Gaji ke-13 merupakan pendapatan tambahan di luar gaji bulanan yang diberikan pemerintah sebagai bentuk dukungan terhadap kebutuhan pegawai dan pensiunan. Besaran yang diterima masing-masing penerima berbeda, tergantung jabatan, masa kerja, serta komponen penghasilan yang melekat.
Secara umum, gaji ke-13 terdiri atas gaji pokok, tunjangan keluarga, tunjangan pangan, tunjangan jabatan atau tunjangan umum, serta tunjangan kinerja.

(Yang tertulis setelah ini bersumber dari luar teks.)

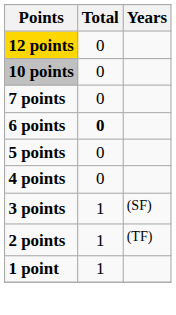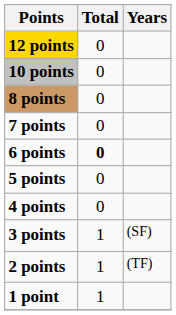+ row: 8 points | 0
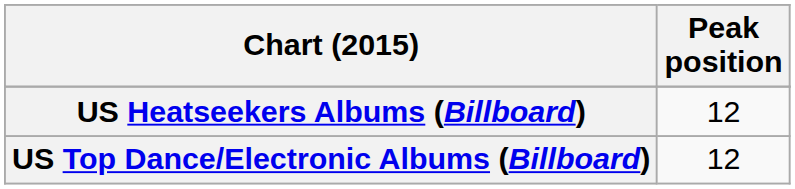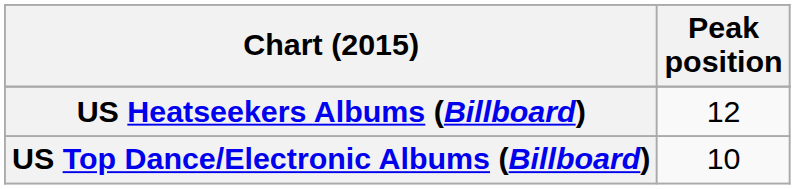US Top Dance/Electronic Albums (Billboard) | Peak position: 12 -> 10
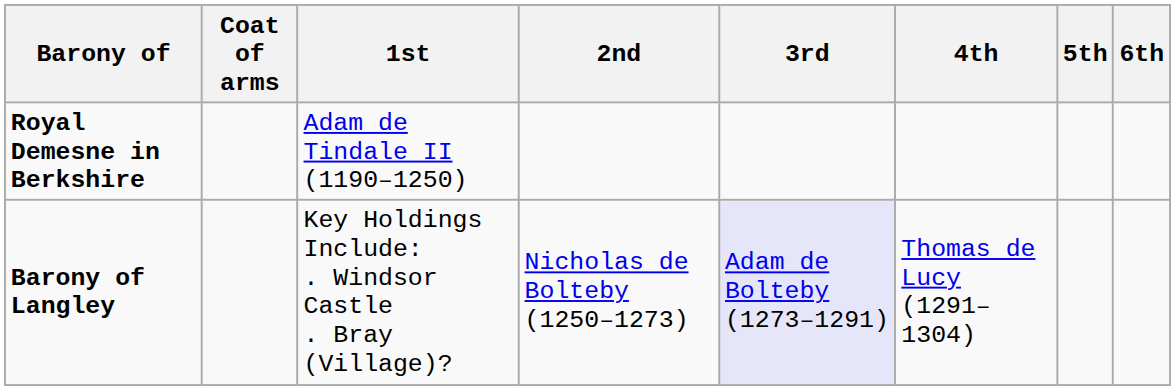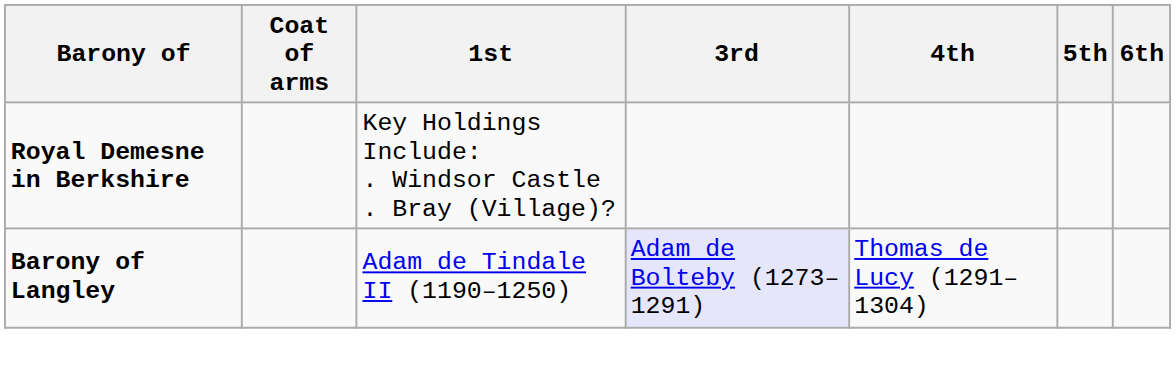- column: 2nd | Nicholas de Bolteby (1250–1273)
Royal Demesne in Berkshire | 1st: Adam de Tindale II (1190–1250) -> Key Holdings Include: . Windsor Castle . Bray (Village)?
Barony of Langley | 1st: Key Holdings Include: . Windsor Castle . Bray (Village)? -> Adam de Tindale II (1190–1250)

Dalam Pasal 2 PP Nomor 9 Tahun 2026 disebutkan bahwa penerima gaji ke-13 meliputi Pegawai Negeri Sipil (PNS), calon PNS, Pegawai Pemerintah dengan Perjanjian Kerja (PPPK), anggota TNI dan Polri, pejabat negara, pensiunan, penerima pensiun, serta penerima tunjangan.
Namun, terdapat dua kategori ASN yang tidak berhak menerima gaji ke-13, yakni ASN yang sedang menjalani cuti di luar tanggungan negara dan ASN yang sedang ditugaskan di luar instansi pemerintah dengan gaji dibayarkan oleh instansi tempat penugasan.
Berdasarkan lampiran PP Nomor 9 Tahun 2026, besaran maksimal gaji ke-13 bagi pimpinan dan anggota lembaga non-struktural mencapai Rp31.474.800 untuk jabatan ketua atau kepala, Rp29.665.400 untuk wakil ketua, serta Rp28.104.300 untuk sekretaris dan anggota.
Sementara itu, pegawai non-ASN pada lembaga non-struktural setara eselon I menerima maksimal Rp24.886.200, eselon II sebesar Rp19.514.300, eselon III sebesar Rp13.842.300, dan eselon IV sebesar Rp10.612.900.
Untuk pegawai non-ASN di instansi pemerintah dan perguruan tinggi negeri, besaran gaji ke-13 disesuaikan dengan tingkat pendidikan dan masa kerja. Nominal tertinggi tercatat sebesar Rp9.050.500 bagi pegawai berpendidikan S2 atau S3 dengan masa kerja lebih dari 20 tahun.
PT Taspen (Persero) menyampaikan bahwa pencairan gaji ke-13 bagi pensiunan ASN mulai dilakukan pada 2 Juni 2026 melalui 46 mitra bayar yang tersebar di seluruh Indonesia.
Pemerintah mengimbau para penerima untuk memantau rekening masing-masing atau berkoordinasi dengan bagian keuangan instansi guna memastikan proses pencairan berjalan sesuai jadwal.